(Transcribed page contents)
****

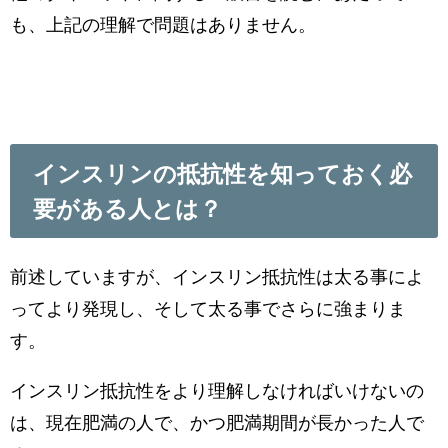
も、上記の理解で問題はありません。
インスリンの抵抗性を知っておく必
要がある人とは？
前述していますが、インスリン抵抗性は太る事によ
ってより発現し、そして太る事でさらに強まりま
す。
インスリン抵抗性をより理解しなければいけないの
は、現在肥満の人で、かつ肥満期間が長かった人で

****

What you have to do |
Leaving the pictures aside, repeat the data above exactly.

Written solution |
も、上記の理解で問題はありません。
インスリンの抵抗性を知っておく必
要がある人とは？
前述していますが、インスリン抵抗性は太る事によ
ってより発現し、そして太る事でさらに強まりま
す。
インスリン抵抗性をより理解しなければいけないの
は、現在肥満の人で、かつ肥満期間が長かった人で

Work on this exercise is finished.